Put every non-blank line of the source text in the items below into a JSON list of strings, one string per line.

************

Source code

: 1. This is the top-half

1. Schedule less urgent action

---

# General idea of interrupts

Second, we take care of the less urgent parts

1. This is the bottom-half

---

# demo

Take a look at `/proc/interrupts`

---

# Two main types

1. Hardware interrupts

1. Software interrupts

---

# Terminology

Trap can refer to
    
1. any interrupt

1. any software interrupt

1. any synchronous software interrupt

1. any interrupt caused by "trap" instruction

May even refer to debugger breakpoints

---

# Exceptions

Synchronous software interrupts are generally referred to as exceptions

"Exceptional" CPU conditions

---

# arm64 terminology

************

== ANSWER BELOW ==
[
  "Source code",
  ": 1. This is the top-half",
  "1. Schedule less urgent action",
  "---",
  "# General idea of interrupts",
  "Second, we take care of the less urgent parts",
  "1. This is the bottom-half",
  "---",
  "# demo",
  "Take a look at `/proc/interrupts`",
  "---",
  "# Two main types",
  "1. Hardware interrupts",
  "1. Software interrupts",
  "---",
  "# Terminology",
  "Trap can refer to",
  "1. any interrupt",
  "1. any software interrupt",
  "1. any synchronous software interrupt",
  "1. any interrupt caused by \"trap\" instruction",
  "May even refer to debugger breakpoints",
  "---",
  "# Exceptions",
  "Synchronous software interrupts are generally referred to as exceptions",
  "\"Exceptional\" CPU conditions",
  "---",
  "# arm64 terminology"
]